This document catalogs the known differences between Oracle LogMiner and OpenLogReplicator (OLR) CDC output. Both tools read Oracle redo logs, but they operate at different levels and produce structurally different event streams for the same SQL operations.
These differences affect any system that compares or consumes output from both sources — including the test comparison scripts in this repository:
tests/sql/scripts/compare.py— fixture generator (raw JSON comparison)tests/dbz-twin/compare-debezium.py— Debezium twin-test (Kafka Connect envelope comparison)
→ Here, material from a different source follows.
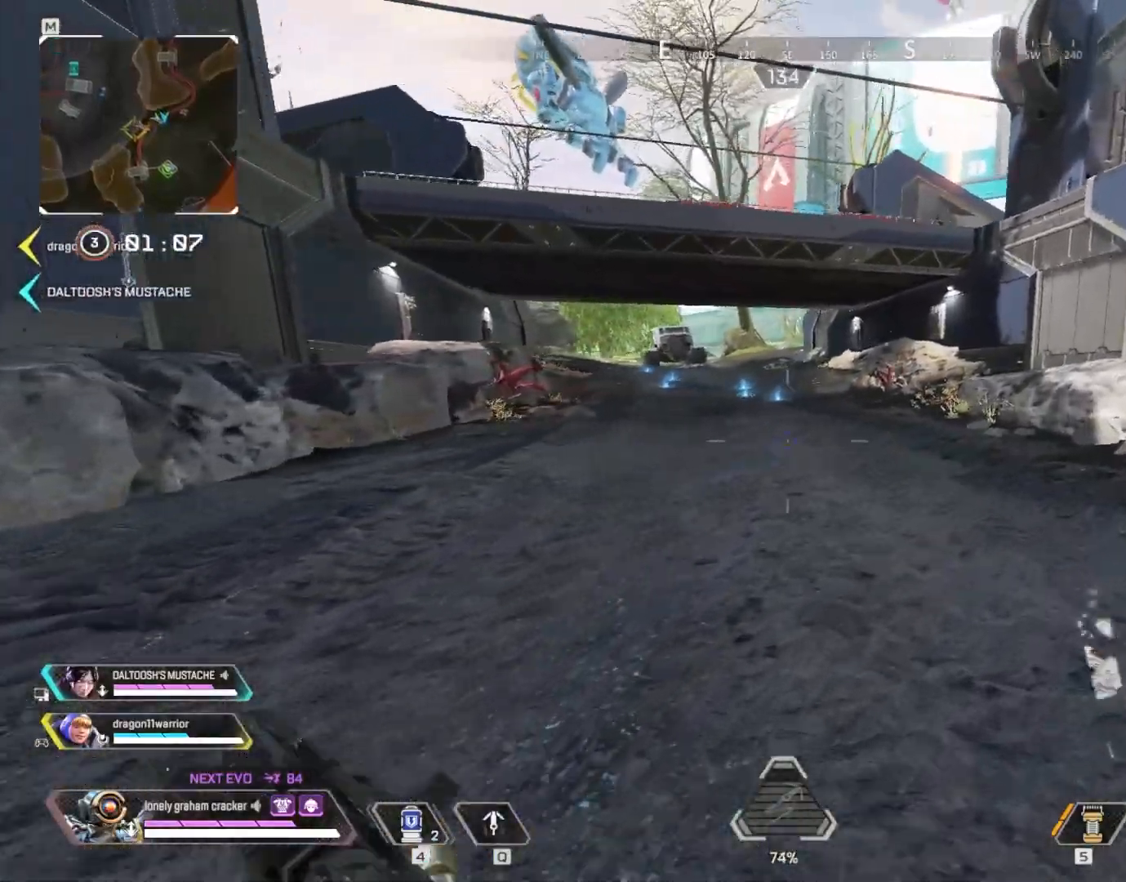
{"keys": ["w"], "mouse": [], "events": [[150, "d", "up"], [351, "3", "down"], [417, "3", "up"]]}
LogMiner exposes Oracle's internal two-step LOB storage mechanism as separate events. OLR reconstructs the logical operation from redo records and emits a single merged event.
| # | LogMiner | OLR |
|---|---|---|
| 1 | INSERT: id=1, col_clob=EMPTY_CLOB(), col_blob=EMPTY_BLOB() | INSERT: id=1, col_clob='CLOB text', col_blob=AABB |
| 2 | UPDATE: id=1, col_clob='CLOB text', col_blob=AABB | (no second event) |
This applies to all LOB types (CLOB, BLOB, NCLOB) and all operations:
- INSERT with LOBs: LogMiner emits INSERT(empty) + UPDATE(actual). OLR emits one INSERT with final values.
- UPDATE with LOBs: LogMiner may emit UPDATE(non-LOB columns) + UPDATE(LOB columns) at the same SCN. OLR emits one UPDATE.
- NULL LOB INSERT: Even
INSERT ... VALUES (1, NULL, NULL)on a table with LOB columns produces INSERT + UPDATE in LogMiner (the UPDATE is a no-op). OLR emits just the INSERT.
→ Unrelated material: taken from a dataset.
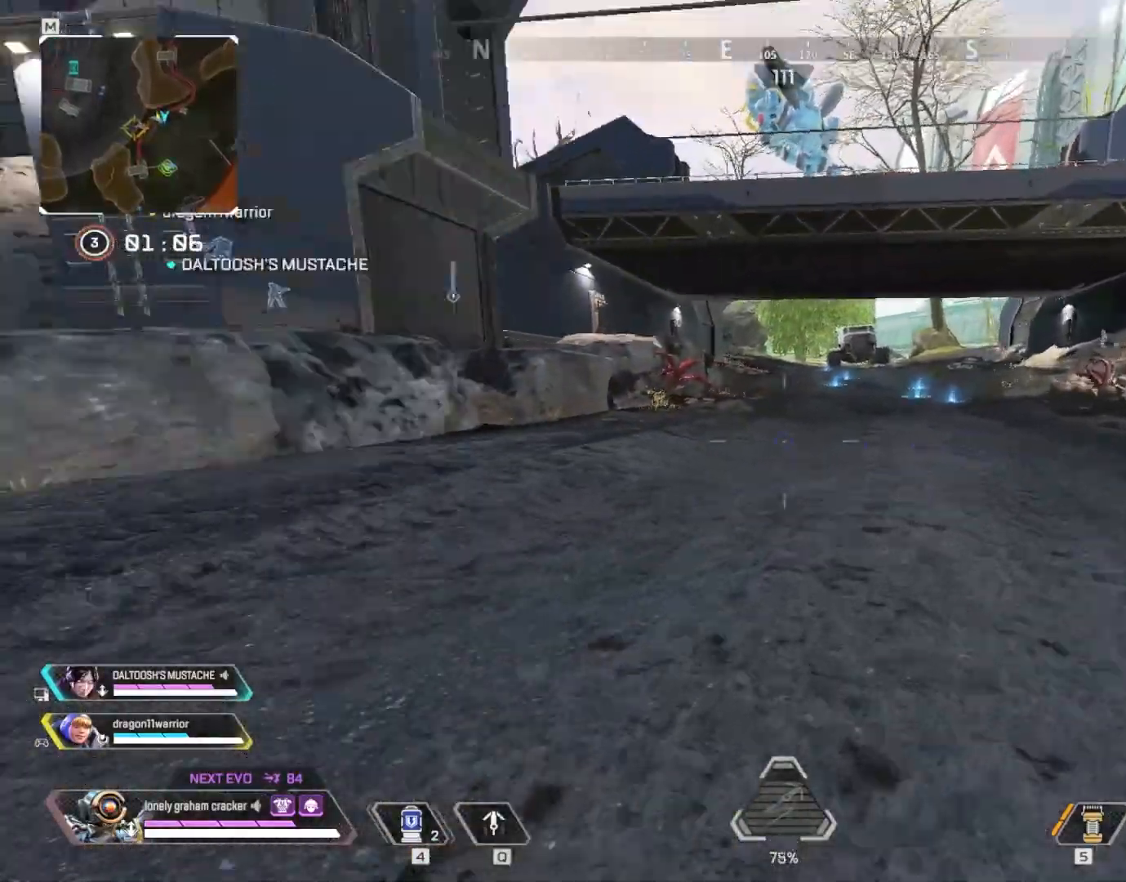
{"keys": ["d"], "mouse": [], "events": [[50, "d", "down"], [50, "w", "up"]]}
For out-of-row LOBs (typically >4000 bytes), LogMiner's SQL_REDO cannot
represent the full value. It outputs EMPTY_CLOB()/EMPTY_BLOB() with no
follow-up UPDATE containing the data. OLR reads the LOB data directly from
redo and provides the full content.
In the Debezium pipeline, this surfaces as __debezium_unavailable_value for
LOB columns that LogMiner cannot provide.
OLR processes raw redo log records, not reconstructed SQL. Oracle writes
multi-piece operations (INSERT + LOB fill) as consecutive redo records within
the same transaction. OLR's Transaction::flush() accumulates records for the
same row (matching suppLogBdba + suppLogSlot + obj) and calls
processDml() once when it sees the last-fragment flag (FB_L). There is no
configuration option to disable this merging — it is inherent to OLR's
architecture.
compare.py:normalize_lob_operations()detectsEMPTY_CLOB()/EMPTY_BLOB()literals in LogMiner's parsed SQL and merges consecutive events on the same XID + table. Unfilled EMPTY_CLOB/EMPTY_BLOB values are removed (LogMiner couldn't capture the data).compare-debezium.py:merge_lob_events()merges consecutive events on the same row (matched by shared key column values). Columns with__debezium_unavailable_valueare skipped during comparison.
LogMiner returns events ordered by redo SCN (the physical order operations were written to the redo log). OLR orders events by commit SCN (the logical order transactions committed).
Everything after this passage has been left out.